Gwen Hughes, is too tall and too independent to suit the bachelors of Reabridge. She has helped in her father’s farriery from the time she could toddle, and since her brother left for the wars and her father faded into second childhood, she has been the farrier.

She loves her work and is proud of the family business, but she is also tired. It’s the busiest time of the year for a farrier, when the big houses are preparing for the hunting season and the farms around Reabridge are bringing in the harvest. On top of that, she has a house to manage, meals to prepare, and an increasingly dependent father to look after.

The retired soldier who offers to help out with her father is a God-send, especially when he takes over the housework and cooking, as well. He says his motive is simply that he is at a loose end, and he enjoys helping people. Can Gwen dare to hope that she means more to him than that?

Meet Jack Wrath

After twenty-five years in the cavalry, Jack Wrath has resigned his commission and come home to England. Or not home. An orphan who enlisted when he was fourteen, he doesn’t have a home, and he is only in Reabridge because he brought his doctor home. After all the man saved him from losing all use of his arm after he took a bullet to the shoulder. Besides, someone had to make sure the poor beggar made it home.

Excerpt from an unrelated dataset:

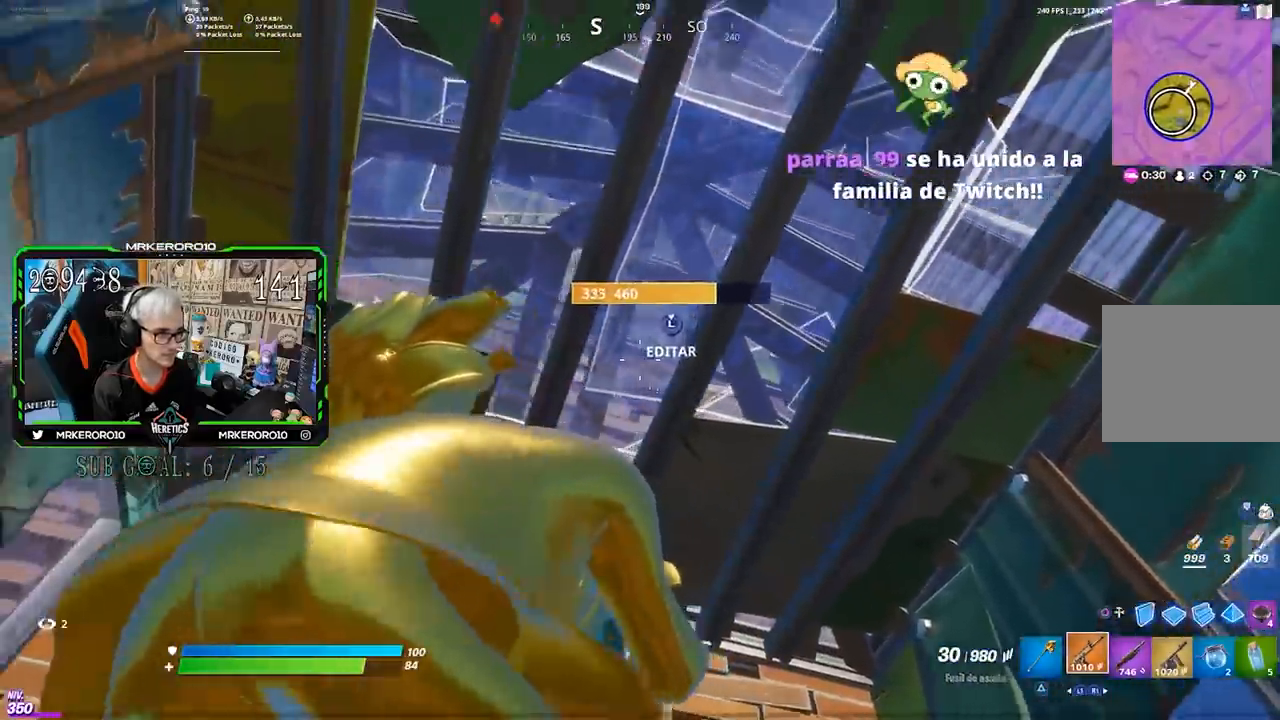
{"buttons": ["R1"], "left_stick": "right", "right_stick": "center", "events": [[50, "left_stick", "right"], [450, "R1", "down"]]}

Meeting Gwen Hughes strikes him all of a heap. There’s no point in courting her. She is far too good for an unemployed orphan of dubious origins. But he knows something about looking after dazed old men. He can help to make her life easier.

So he volunteers his services. He can help her through this busy season, but every day he loses more and more of his heart to this brave, clever, magnificent woman. When she finally sends him away, he will leave the best part of himself behind. Can he dare hope she will allow him to stay?